Hével

  1. C'était les « événements »

    L'histoire débute en janvier 1958. Gus et André sont chauffeurs-livreurs. Le binôme parcourt les bourgades du Jura, gauloise au bec, à la recherche de taf, de plus en plus rare.
    Dans les rues, les inscriptions arabophobes répondent aux attaques des fellaghas de l'autre côté de la Méditerranée. Les communautés se crispent. Nos deux compères découvrent dans leur camion fatigué un clandestin. Le zig est du genre taiseux, et la police semble sur les dents. Serait-il la cause de tout ce chambard ?

    Ouvrir un roman de Patrick Pécherot, c'est avoir la certitude de lire un texte de qualité, sur le plan du style notamment. On sent dans ses écrits l'amour des mots, des expressions, de l'argot. C'est un plaisir que d'être immédiatement transporté dans les années 1950 à la force du vocabulaire choisi, ainsi que grâce au grand soin apporté à tous ces détails qui sentent bon un temps que les moins de soixante ans ne peuvent pas connaître : les marques disparues, les chansons dans le poste, les films avec Gabin et consorts, les publicités obsolètes, etc.
    Sans nous faire vivre l'enfer du djebel à l'instar du récent Tu dormiras quand tu seras mort de François Muratet, les « événements d'Algérie », comme on disait alors, occupent un place centrale dans l'intrigue.
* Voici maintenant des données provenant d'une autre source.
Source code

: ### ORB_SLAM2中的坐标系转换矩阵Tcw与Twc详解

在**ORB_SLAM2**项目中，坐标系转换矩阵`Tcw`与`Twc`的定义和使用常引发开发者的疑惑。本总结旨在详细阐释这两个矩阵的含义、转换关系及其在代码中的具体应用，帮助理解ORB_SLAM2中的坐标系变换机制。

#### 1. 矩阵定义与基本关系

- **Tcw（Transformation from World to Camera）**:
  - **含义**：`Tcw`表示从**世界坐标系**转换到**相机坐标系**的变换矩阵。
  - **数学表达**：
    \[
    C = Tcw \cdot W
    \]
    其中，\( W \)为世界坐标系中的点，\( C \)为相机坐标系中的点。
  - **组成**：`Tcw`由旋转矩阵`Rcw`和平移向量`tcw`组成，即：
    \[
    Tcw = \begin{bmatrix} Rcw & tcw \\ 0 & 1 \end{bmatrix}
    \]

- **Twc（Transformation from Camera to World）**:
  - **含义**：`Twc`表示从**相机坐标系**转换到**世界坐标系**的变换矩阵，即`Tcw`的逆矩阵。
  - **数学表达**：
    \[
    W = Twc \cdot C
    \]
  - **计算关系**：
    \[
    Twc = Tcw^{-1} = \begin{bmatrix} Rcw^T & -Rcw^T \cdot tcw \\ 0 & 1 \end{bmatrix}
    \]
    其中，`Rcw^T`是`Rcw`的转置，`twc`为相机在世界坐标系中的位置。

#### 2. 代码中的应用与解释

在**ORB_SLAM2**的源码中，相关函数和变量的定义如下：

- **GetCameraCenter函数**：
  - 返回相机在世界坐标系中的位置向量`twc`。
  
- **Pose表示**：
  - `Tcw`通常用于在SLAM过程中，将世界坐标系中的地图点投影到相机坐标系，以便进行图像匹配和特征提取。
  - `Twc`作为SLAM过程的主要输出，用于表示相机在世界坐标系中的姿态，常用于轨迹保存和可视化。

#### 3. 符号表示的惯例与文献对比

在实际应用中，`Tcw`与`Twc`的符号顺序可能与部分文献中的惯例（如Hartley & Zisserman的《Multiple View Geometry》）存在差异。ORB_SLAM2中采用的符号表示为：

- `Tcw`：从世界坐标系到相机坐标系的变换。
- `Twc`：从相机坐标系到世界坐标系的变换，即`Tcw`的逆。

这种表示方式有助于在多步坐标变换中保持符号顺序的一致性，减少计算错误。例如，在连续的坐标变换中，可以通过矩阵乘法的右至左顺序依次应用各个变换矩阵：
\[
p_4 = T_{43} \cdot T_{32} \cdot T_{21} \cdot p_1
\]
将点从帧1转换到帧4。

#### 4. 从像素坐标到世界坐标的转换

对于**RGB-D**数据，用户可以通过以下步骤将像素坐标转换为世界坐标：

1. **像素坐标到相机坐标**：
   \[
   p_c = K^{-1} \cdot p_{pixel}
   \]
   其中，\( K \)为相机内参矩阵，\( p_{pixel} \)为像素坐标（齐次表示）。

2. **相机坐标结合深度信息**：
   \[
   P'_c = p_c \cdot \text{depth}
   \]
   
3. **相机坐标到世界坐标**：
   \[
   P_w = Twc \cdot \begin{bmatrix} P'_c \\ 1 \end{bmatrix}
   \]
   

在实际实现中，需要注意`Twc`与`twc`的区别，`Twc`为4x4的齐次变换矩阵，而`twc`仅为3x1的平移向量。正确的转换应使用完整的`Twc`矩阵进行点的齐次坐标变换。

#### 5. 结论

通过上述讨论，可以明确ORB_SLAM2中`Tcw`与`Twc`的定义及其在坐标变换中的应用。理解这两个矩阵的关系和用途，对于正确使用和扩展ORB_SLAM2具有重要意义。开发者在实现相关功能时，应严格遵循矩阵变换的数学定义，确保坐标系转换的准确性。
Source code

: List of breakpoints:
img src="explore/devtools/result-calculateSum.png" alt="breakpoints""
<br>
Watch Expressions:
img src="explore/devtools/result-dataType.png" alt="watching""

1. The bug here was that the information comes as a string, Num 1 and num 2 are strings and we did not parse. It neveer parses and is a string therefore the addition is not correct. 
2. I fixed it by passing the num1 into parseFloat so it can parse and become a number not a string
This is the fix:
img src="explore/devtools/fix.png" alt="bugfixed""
Les tensions communautaires sont fortes (d'ailleurs l'arabophobie d'alors n'est pas très éloignée de l'islamophobie actuelle) et la gestion de la crise algérienne s'invite dans toutes les conversations, de la haute jusqu'aux troquets et autres restos ouvriers.
    L'on pense un court instant – quelque peu déroutant – que Gus vouvoie le lecteur, avant de comprendre qu'il se confie à un écrivain venu l'interroger sur cette sombre histoire soixante ans plus tard. Hével, c'est cette confession que Gus prend un malin plaisir à faire durer.

    Hével, c'est fumée, buée, en hébreu. Hével, n'est ni blanc ni noir. Hével, c'est un beau roman gris, ou sépia, qui rappelle un peu L’Étranger de Camus et que ne renierait probablement pas Simenon. Sans avoir la puissance de Tranchecaille, voici une réussite de plus à mettre à l'actif de Patrick Pécherot.